EXCERPTED TEXT

○ ○ ○ ○ ○ ○ ○

Michael Fray (3 September 1947 – 6 November 2019) was a Jamaican Olympic sprinter.  In the 1968 Mexico Olympics, he ran second leg on the 4x100 meters Jamaican relay team (with Lennox Miller, Clifton Forbes, and schoolboy Errol Stewart) which set the world record at 38.6 seconds in the preliminary heats and then broke the record with a 38.3 seconds clocking in the semi-finals. This 38.3 clocking still stands as the world record for athletes under twenty-three years old.

Fray enjoyed success with the Jamaican relay team in other competitions, including a silver medal at the 1966 British Empire and Commonwealth Games (alongside Pablo McNeil) and a gold medal at the 1966 Central American and Caribbean Games. He returned to the latter competition in 1970 and was an individual bronze medallist in the 100 m. He won a bronze medal in the 4×400 metre relay at the 1967 Pan American Games.

○ ○ ○ ○ ○ ○ ○

EXPLORE THE MATERIAL
- A) In the passage on Michael Fray, what time did the Jamaican 4x100 meters relay team clock in the semi-finals at the 1968 Mexico Olympics?
- B) Render this sentence from the passage on Michael Fray in Spanish: "He won a bronze medal in the 4×400 metre relay at the 1967 Pan American Games."

RAW DATA

○ ○ ○ ○ ○ ○ ○

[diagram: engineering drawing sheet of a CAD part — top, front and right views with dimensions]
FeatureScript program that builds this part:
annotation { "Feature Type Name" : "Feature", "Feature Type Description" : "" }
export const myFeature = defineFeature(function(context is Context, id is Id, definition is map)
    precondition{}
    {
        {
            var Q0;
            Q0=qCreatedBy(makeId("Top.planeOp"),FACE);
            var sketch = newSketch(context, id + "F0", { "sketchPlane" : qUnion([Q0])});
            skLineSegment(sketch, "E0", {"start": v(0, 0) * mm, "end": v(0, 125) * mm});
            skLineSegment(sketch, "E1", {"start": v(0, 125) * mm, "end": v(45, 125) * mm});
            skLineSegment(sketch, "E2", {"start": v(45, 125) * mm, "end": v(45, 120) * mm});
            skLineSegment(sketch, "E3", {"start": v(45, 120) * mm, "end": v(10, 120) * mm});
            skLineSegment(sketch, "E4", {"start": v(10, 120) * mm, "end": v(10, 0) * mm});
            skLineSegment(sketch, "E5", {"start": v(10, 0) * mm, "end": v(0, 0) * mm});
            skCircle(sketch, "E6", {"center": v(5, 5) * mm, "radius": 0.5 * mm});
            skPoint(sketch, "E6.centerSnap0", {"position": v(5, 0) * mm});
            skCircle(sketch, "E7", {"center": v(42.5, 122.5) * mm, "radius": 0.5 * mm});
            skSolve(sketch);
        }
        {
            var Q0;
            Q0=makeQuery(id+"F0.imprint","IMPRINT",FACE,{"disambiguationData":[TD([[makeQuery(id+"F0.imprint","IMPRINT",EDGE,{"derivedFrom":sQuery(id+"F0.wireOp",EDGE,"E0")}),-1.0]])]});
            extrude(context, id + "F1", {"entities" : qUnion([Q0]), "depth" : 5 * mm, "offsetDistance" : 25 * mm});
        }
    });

○ ○ ○ ○ ○ ○ ○

ANSWERS TO EACH TASK
- A) 38.3 seconds

- B) Ganó una medalla de bronce en el relevo de 4×400 metros en los Juegos Panamericanos de 1967.